Diversity is supposed to stop discrimination. But what is this if it is not discrimination? Diversity is supposed to provide greater opportunities for people no matter their colour, creed, sexuality, gender, ethnicity or inside leg measurement. A reasonable onlooker will say ‘but we should encourage minorities’. Of course we should. But Penguin’s appalling policy will achieve the very opposite, for it will force the company to recruit a mirror image of the population.

The entirely noble idea of diversity thus becomes an inflexible rod. It becomes a menace. This will not make the majority feel more kindly towards minorities. It will ignite resentment. And how exactly does it comply with equality laws which forbid treating people differently according to ethnicity, race, sexuality or disability?

A few months ago, I had an experience like Ms Shriver’s when I criticised the Royal Shakespeare Company for what I felt was some clumsy, minority-quotas casting in a Restoration comedy. I asked if the RSC was being leaned on by the Arts Council (which places inordinate store by its diversity policies). Did it fear that unless it cast black actors in historically white roles it might not be given such big dollops of public cash?

Like Lionel Shriver, I did not suggest that minorities were creatively less gifted than anyone else. Not in the slightest. I merely questioned the wisdom and morality of putting political correctness before raw merit. For this, I was swiftly and repeatedly maligned and misrepresented. Whoomph!

The RSC denounced me as a racist and numerous blowhards in the subsidised theatre world pretty much compared me to Satan. Behind the scenes, senior theatre practitioners told me they completely agreed with me — but feared that if they said so in public, their careers would be damaged.

In medieval Spain, the Inquisition caused terror by chasing down anyone who uttered public heresy (i.e. questioned Roman Catholic dogma). The Inquisition itself was small, but it was brutally effective at snuffing out dissent. With fire and torture, it came down hard on a few prominent free-thinkers and that was enough to create widespread repression.

Spain’s population saw the way so-called heretics had been pulled limb-from-limb and it thought ‘crumbs, we’d better do what we are told’.

In medieval days torture was physical — men were boiled, put on the rack, or subjected to the Pear of Anguish, the Judas Cradle or the Saw, brutal instruments which concentrated pain on the most sensitive areas of the anatomy.

In more recent times, political regimes such as Mao’s China and Hendrik Verwoerd’s South Africa have suppressed dissent. I remember, as a child holidaying in Sixties Spain, being told never to utter out loud the name of the country’s fascist dictator, General Franco. ‘It’s just safer not to say it,’ said my mother.

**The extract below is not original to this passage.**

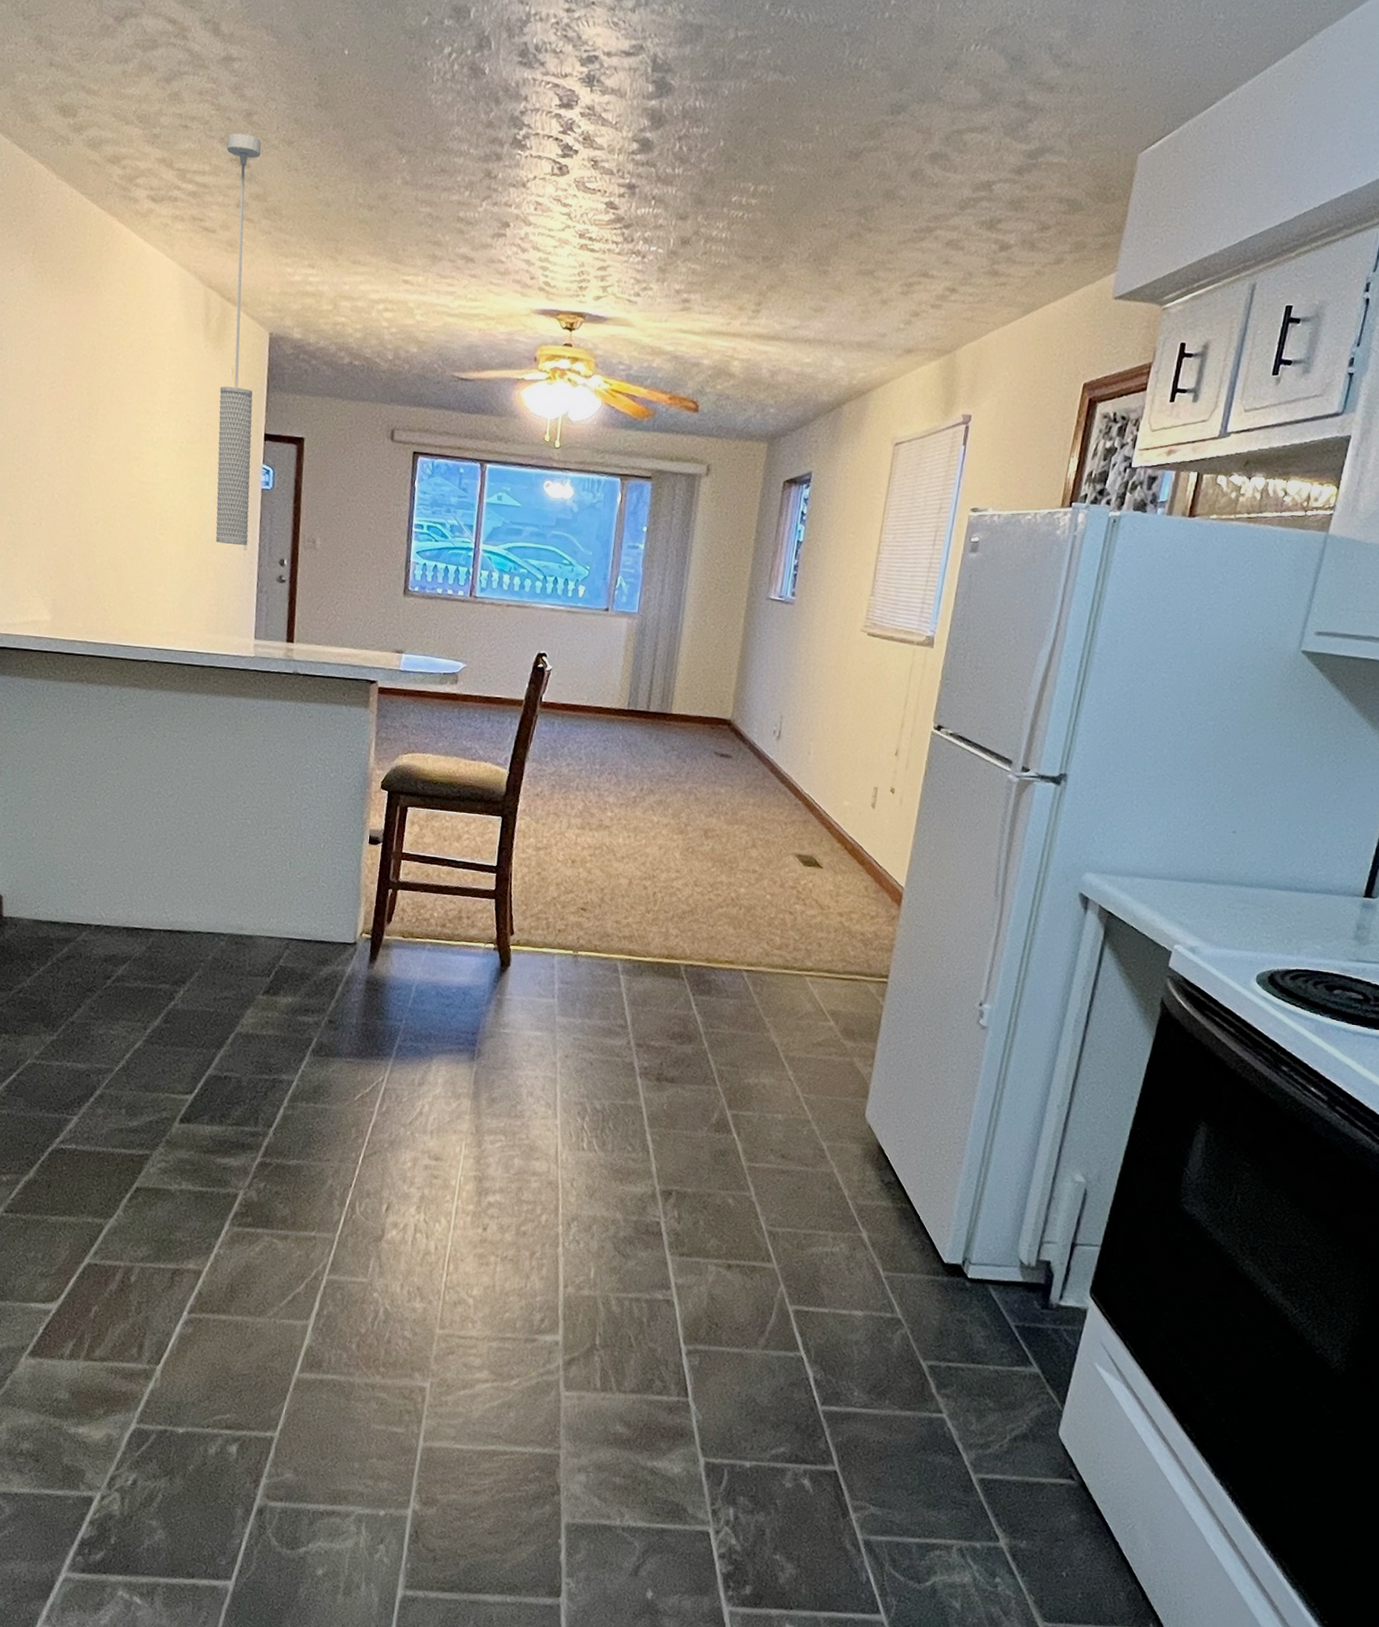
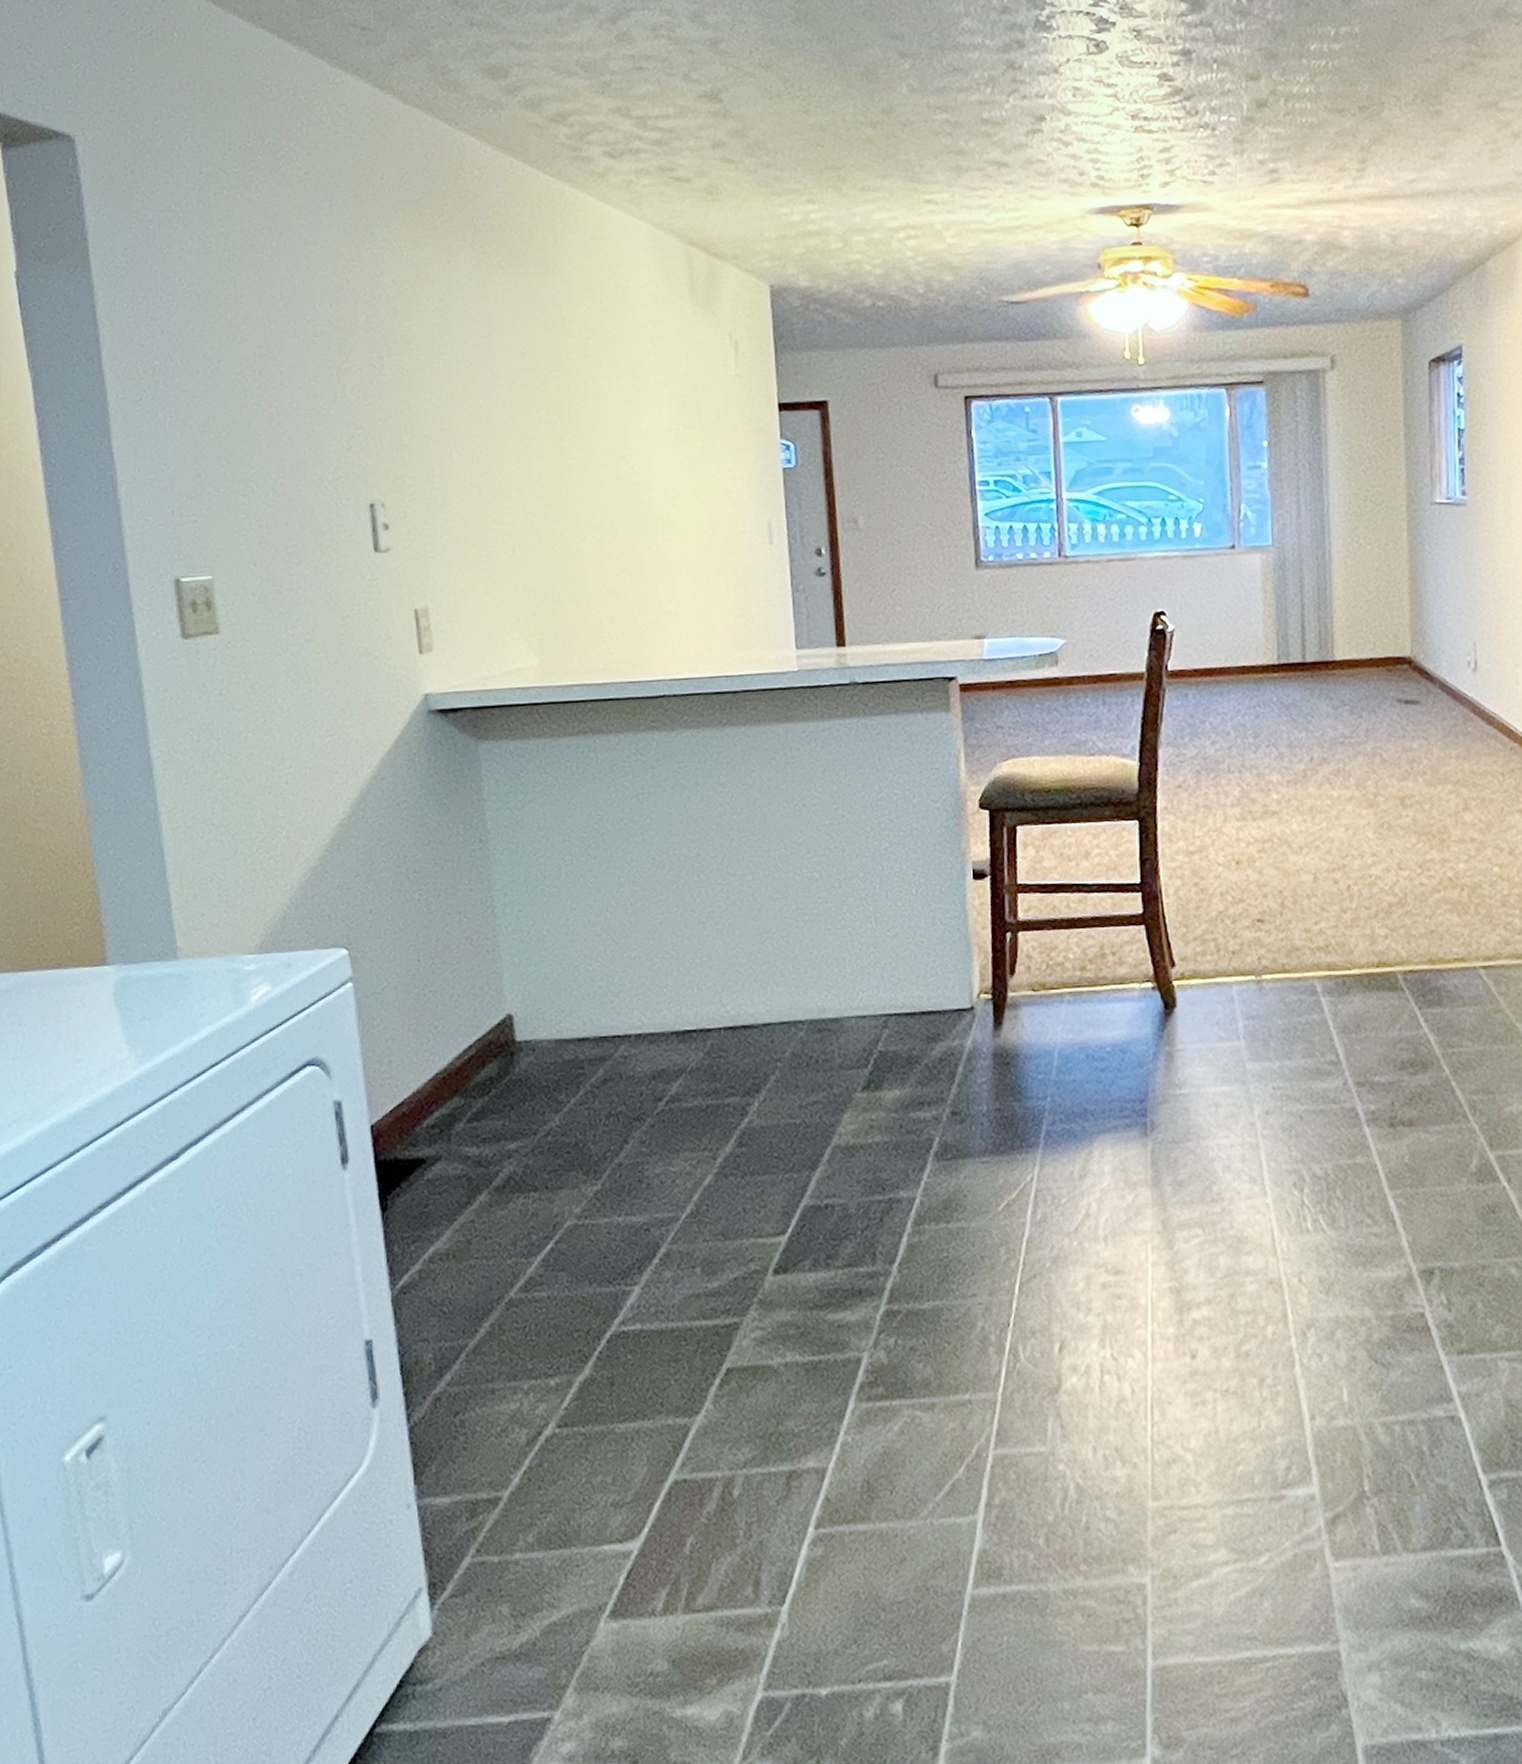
pendant light: present [215,133,261,545] -> none [692,65,774,541]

Maybe someone should have given similar advice to Lionel Shriver. Maybe someone should have said: ‘Don’t mock diversity — it’ll only land you in the most frightful trouble’.

Under this tyranny of the minorities, that may be what you should do for an easy life. But the thing about tyrannies is that they are ruled, ultimately, by bullies. The way to deal with bullies is to stand up to them, as Lionel Shriver has done with such brave clarity.

British public life is not like Dr Strangelove’s war room. It is a place where the lively conflict of views should be welcomed as an essential part of a flourishing democracy. Freedom of expression has been fought for with blood over the centuries and is vital for liberal, civilised behaviour. No minority mob should ever be allowed to destroy that.